Ignorance et ambiguïté stratégiques

Il n’est pas rare de voir les hauts dirigeants d’entreprise plaider l’ignorance de certains méfaits, ou encore l’ambiguïté de certaines règles, afin d’échapper à un verdict de culpabilité pour des crimes commis sous leur direction. En effet, pour qu’un verdict de culpabilité soit possible, le droit requiert que l’on prouve l’intention de mal faire et une contribution causale envers le tort commis; plaider l’ignorance ou l’ambiguïté permet à un dirigeant d’avancer qu’il a commis une erreur plutôt qu’un crime dont il serait responsable.Lundi le 29 janvier 2007, par Caroline Allard

Dans «Wrongs of Ignorance and Ambiguity» (Columbia Law Review, 2004), William H. Simon avance que l’ignorance et l’ambiguïté ne seraient pas toujours accidentelles, mais au contraire, plusieurs dirigeants d’entreprises cultiveraient tacitement ces deux défauts afin de pouvoir se soustraire à d’éventuelles accusations criminelles.

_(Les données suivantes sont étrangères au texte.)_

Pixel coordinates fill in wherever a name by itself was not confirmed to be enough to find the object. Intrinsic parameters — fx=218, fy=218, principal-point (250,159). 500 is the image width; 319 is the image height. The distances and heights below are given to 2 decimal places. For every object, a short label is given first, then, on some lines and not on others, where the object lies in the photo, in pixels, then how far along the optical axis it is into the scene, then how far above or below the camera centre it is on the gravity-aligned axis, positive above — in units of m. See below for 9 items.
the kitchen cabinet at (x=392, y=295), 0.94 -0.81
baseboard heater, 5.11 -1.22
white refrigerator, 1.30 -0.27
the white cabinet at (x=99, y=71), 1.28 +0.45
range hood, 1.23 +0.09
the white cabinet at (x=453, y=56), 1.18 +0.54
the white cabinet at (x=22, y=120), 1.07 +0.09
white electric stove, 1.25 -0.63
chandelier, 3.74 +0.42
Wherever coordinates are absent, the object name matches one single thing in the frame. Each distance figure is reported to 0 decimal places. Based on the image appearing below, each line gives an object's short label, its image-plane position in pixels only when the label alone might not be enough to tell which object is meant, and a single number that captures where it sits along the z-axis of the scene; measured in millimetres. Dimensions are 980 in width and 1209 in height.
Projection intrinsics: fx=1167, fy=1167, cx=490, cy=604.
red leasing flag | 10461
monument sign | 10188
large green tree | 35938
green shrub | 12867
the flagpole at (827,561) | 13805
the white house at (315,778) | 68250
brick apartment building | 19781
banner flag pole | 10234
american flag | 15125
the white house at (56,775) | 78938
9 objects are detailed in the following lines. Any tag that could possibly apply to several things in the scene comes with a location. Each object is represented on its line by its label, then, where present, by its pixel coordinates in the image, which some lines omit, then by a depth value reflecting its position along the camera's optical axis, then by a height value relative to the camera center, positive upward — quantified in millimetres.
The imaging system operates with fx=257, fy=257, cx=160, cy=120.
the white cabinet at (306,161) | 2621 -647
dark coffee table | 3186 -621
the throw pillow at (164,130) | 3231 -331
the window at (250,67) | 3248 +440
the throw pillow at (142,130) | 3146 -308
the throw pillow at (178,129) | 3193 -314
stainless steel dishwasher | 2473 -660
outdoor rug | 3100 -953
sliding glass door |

Dans un modèle d’entreprise traditionnel qu’il appelle celui de la « bureaucratie ambivalente », il existe un gouffre entre les règles affichées par l’entreprise et ses règles tacites. Même si, par exemple, on prône la transparence, la culture d’entreprise pourrait amener les employés à cacher délibérément certains problèmes à leurs supérieurs ou de leur en rendre compte de manière ambiguë.

Ces employés agiraient ainsi en croyant que leurs supérieurs préfèrent ne pas être au courant des problèmes ou de leurs «détails critiques», afin de conserver leur capacité de nier toute connaissance des faits ou encore la possibilité de s’excuser en invoquant l’erreur d’interprétation. Cette impression pourrait bien être fondée:

Ambiguity is a critical tool of flexibility. The participant wants to keep his commitments tacit so he can modify and shift them as circumstances and relationships change. He prefers to speak imprecisely and off-the-record so as not to limit his freedom to re-characterize his commitments in retrospect and or to change them prospectively. (20)

Simon explique l’origine de cette culture de l’ignorance sélective en évoquant la satisfaction psychologique que les employés trouvent à être loyaux à leurs supérieurs.

Selon Simon, les avocats qui conseillent les entreprises sont également vulnérables à un tel besoin de satisfaction psychologique. Le devoir de loyauté et de confidentialité que leur impose le Barreau (Simon fait référence au Barreau américain) les pousserait ainsi à protéger les dirigeants de l’entreprise en formulant des règles ou des conseils ambigus. On peut songer ici aux règles établies par les entreprises en regard de la destruction de documents. Dixit Simon :

an ambiguous policy might seem likely to produce the most litigation advantage. It leaves discretion to local decisionmakers. If they understand tacitly that the goal is to eliminate harmful material, they will exercise their discretion accordingly, but the absence of an explicit standard will make it easier to portray the destruction as motivated by something other than a sense of culpability. (15)

Suite au scandale Enron, la SEC a imposé des exigences beaucoup plus sévères de transparence et de clarté aux entreprises ainsi qu’aux avocats. Fait à noter, l’organisme s’est heurté à une farouche opposition du Barreau américain. Mais selon Simon, les jugements de plus en plus sévères rendus par les tribunaux à l’égard de hauts dirigeants d’entreprise qui plaidaient l’ignorance forceront peut-être le Barreau et les entreprises à effectuer un virage stratégique en faveur d’une culture bureaucratique plus saine.